**What to produce:**
Which lines of the entries contain the string "linejoin"? Copy each of them.

Saved data entries:
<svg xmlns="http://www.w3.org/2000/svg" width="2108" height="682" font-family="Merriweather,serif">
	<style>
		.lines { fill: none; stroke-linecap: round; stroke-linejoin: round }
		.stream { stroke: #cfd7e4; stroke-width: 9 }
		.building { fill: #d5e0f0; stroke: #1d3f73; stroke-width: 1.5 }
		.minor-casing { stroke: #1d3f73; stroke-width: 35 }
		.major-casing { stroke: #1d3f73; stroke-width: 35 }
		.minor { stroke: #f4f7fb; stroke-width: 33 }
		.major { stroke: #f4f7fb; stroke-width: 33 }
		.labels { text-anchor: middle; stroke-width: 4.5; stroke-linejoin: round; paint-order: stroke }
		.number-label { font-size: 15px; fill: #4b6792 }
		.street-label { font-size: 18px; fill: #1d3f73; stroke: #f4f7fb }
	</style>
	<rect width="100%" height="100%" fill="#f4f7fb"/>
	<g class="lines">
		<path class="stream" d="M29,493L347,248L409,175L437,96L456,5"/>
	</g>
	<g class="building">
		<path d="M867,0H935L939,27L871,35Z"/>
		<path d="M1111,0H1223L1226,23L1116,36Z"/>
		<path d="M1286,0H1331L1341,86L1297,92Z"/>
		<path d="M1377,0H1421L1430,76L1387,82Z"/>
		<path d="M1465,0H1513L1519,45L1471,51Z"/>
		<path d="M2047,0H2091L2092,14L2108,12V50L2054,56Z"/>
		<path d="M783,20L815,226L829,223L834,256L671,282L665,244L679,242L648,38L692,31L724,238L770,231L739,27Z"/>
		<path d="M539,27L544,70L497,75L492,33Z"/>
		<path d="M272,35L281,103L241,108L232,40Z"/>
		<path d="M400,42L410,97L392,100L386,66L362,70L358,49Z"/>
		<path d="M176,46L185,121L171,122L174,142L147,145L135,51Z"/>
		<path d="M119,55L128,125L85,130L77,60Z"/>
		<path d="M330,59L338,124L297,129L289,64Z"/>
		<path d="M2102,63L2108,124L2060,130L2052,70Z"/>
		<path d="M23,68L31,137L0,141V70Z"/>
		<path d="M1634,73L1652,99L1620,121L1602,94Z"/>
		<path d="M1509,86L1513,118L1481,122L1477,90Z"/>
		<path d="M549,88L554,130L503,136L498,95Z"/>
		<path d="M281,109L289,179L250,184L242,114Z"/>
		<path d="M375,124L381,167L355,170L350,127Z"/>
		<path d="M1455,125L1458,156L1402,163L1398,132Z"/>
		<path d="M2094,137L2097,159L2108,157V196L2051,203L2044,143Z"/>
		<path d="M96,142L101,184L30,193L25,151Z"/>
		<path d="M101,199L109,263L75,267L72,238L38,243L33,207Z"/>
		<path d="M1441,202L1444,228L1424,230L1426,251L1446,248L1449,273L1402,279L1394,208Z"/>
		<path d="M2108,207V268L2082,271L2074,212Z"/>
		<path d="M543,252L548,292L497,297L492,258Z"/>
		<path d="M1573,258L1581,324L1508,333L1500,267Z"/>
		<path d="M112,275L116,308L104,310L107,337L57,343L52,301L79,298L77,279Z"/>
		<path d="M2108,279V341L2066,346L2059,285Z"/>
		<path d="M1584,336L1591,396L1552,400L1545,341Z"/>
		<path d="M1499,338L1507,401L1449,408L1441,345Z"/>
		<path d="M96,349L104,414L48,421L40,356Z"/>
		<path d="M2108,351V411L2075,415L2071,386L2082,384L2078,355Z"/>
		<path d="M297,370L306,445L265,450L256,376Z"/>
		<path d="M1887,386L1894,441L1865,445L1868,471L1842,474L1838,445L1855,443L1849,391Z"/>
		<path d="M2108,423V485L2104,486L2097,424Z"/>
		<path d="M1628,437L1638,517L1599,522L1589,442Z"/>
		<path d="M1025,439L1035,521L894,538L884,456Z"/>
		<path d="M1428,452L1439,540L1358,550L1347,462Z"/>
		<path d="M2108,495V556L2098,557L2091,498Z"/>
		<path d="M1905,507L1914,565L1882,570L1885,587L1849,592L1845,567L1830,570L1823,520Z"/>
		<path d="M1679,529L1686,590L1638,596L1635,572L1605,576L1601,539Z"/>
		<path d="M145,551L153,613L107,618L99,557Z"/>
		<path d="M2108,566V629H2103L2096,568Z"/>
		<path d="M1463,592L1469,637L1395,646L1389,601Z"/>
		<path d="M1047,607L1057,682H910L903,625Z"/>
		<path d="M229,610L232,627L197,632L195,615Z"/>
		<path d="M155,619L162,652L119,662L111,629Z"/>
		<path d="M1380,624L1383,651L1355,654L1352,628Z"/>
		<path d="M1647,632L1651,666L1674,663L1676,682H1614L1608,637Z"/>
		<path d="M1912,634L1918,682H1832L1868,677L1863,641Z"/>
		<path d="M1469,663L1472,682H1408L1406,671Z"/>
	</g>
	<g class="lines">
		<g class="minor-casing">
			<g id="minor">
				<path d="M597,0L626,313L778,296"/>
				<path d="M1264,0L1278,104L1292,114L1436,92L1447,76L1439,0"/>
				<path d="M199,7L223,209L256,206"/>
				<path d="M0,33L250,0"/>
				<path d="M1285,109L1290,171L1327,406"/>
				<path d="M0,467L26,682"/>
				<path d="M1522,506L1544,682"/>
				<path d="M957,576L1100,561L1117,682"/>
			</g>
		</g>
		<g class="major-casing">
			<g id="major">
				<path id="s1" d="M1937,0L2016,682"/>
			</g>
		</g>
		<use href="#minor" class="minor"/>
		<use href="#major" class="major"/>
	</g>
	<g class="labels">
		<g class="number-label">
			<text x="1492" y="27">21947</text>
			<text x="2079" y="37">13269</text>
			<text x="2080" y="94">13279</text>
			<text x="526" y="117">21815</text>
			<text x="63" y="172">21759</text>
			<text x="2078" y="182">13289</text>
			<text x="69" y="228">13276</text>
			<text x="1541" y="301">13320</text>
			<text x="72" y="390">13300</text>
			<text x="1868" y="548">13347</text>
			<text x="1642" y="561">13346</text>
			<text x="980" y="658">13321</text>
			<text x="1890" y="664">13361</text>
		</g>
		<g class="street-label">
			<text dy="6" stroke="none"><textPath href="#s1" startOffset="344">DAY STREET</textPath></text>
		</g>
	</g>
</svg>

**Output of the task:**
		.lines { fill: none; stroke-linecap: round; stroke-linejoin: round }
		.labels { text-anchor: middle; stroke-width: 4.5; stroke-linejoin: round; paint-order: stroke }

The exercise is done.